As established in the literature 6 , the blood clot is a fundamental element in the healing of the residual alveolar ridge, requiring preservation at the extraction site. However, studies show progressive alveolar resorption in short- and long-term analyses, making the maintenance of alveolar architecture critical for adequate functional and aesthetic rehabilitation7-8.
The Guided Bone Regeneration (GBR) technique employed allowed physiological preservation of the ridge dimensions without the use of grafts or bone substitutes. The alveolus was filled exclusively with blood clot and protected by the physical barrier of the G21 membrane, with imaging documentation demonstrating the formation of granulation tissue as a precursor stage of osteogenesis. As reported in previous studies, the osteogenic process begins immediately through clot organization, with complete bone maturation occurring within 90 days postoperatively, a period during which the membrane effectively prevented microbial contamination even after exposure to the oral environment9.
Analysis of the polyamide’s properties indicated satisfactory biocompatibility, with no evidence of cytotoxic effects or adverse tissue reactions in peri-implant tissues, recognizing that no implantable material exhibits absolute inertia. Its optimized thickness provides adequate rigidity for maintaining the regenerative space, resisting masticatory compressive forces without structural collapse, a crucial factor for preserving newly formed bone volume.
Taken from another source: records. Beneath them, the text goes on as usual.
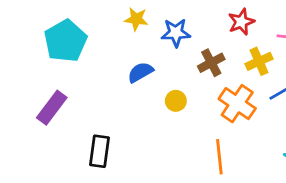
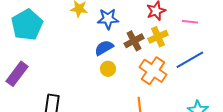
yellow cross: (259, 61) -> (158, 37), moved
blue semicircle: (140, 72) -> (104, 48), moved

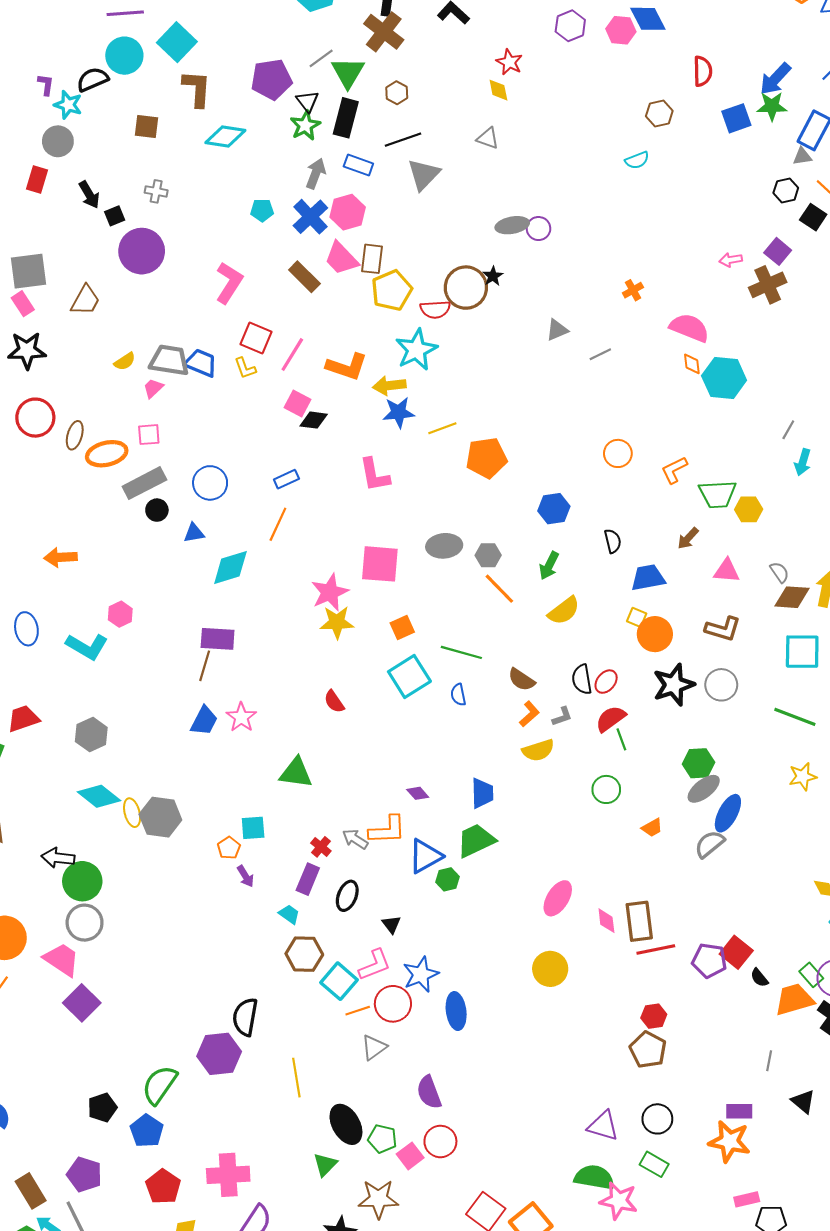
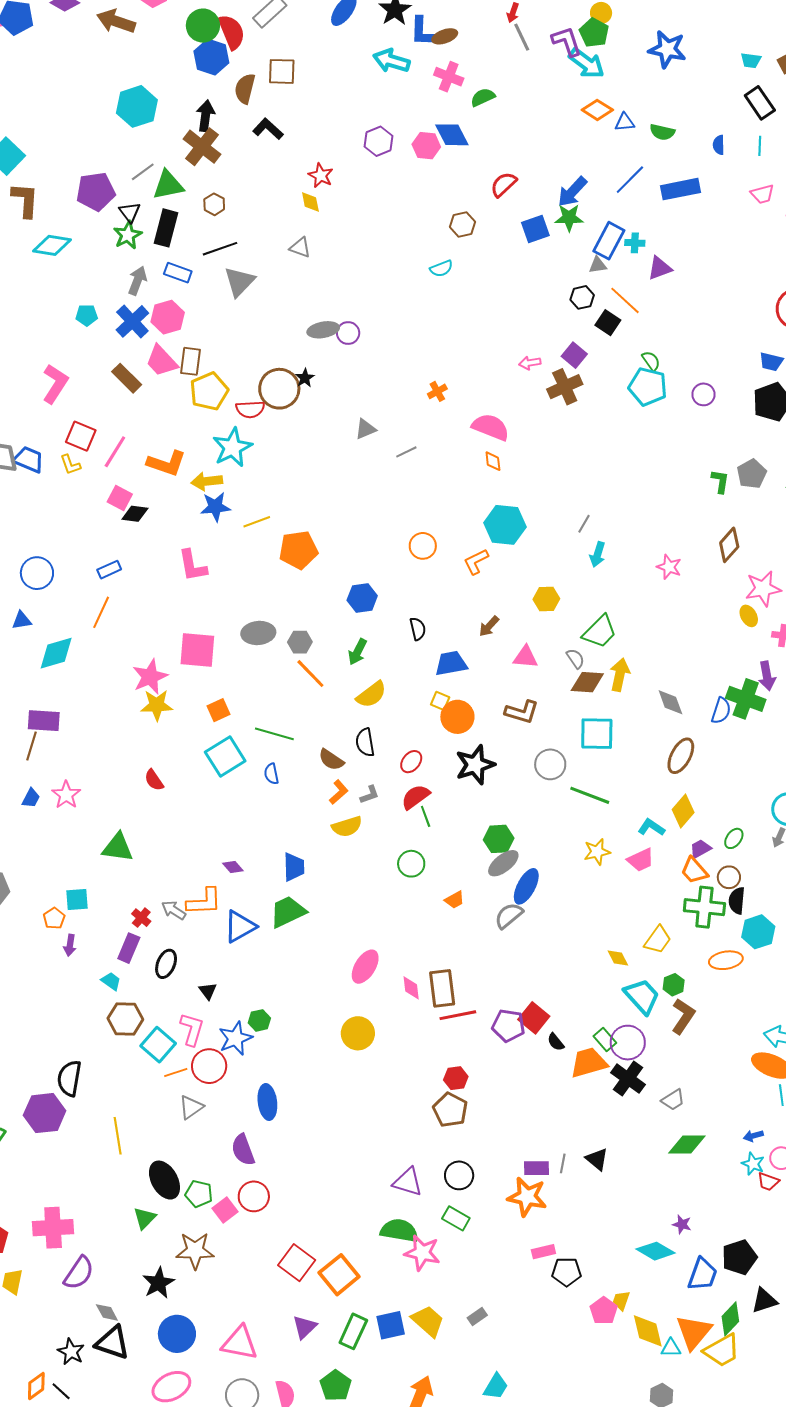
red semicircle: (703, 71) -> (504, 184), turned -132
green triangle: (348, 72) -> (168, 185), turned 48
cyan hexagon: (724, 378) -> (505, 525), moved
green trapezoid: (718, 494) -> (600, 632), moved, turned -42
black semicircle: (582, 679) -> (365, 742), moved
gray circle: (721, 685) -> (550, 764), moved
blue trapezoid: (204, 721) -> (31, 798), size x0.7
purple arrow: (245, 876) -> (70, 945), turned 40
green hexagon: (447, 879) -> (259, 1020), moved
pink L-shape: (375, 965) -> (192, 1029), turned -52
blue ellipse: (456, 1011) -> (267, 1102), moved
gray line: (769, 1061) -> (563, 1163), moved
The effectiveness of cell exclusion was confirmed by the absence of fibrous connective tissue formation by epithelial migration, while the porous microarchitecture allowed selective diffusion of biological fluids and bioactive mediators, creating a microenvironment favorable to angiogenesis and osteoprogenitor differentiation.
CONCLUSION
The material’s thickness proved ideal for clinical handling, allowing for precise cutting, shaping, and adjustment to the bone defect area without the need for secondary surgical removal—a distinct advantage over other membranes available on the Brazilian market. Additionally, the G21 membrane exhibited excellent biocompatibility, effectively preventing microbial contamination and maintaining its integrity because it is non-resorbable.
Its stability was essential for the success of guided bone regeneration, as demonstrated by the results presented. Although the study did not monitor the final osseointegration phase of the implants, it achieved its primary objective: to validate the efficacy and safety of the G21 regenerative membrane, which is suitable for introduction into the Brazilian dental market.
Figure 2 : Radiographic appearance of element 16, before extraction: parasagittal, axial, panoramic view (ab), multiplanar ( c ), and three-dimensional ( d ) sections.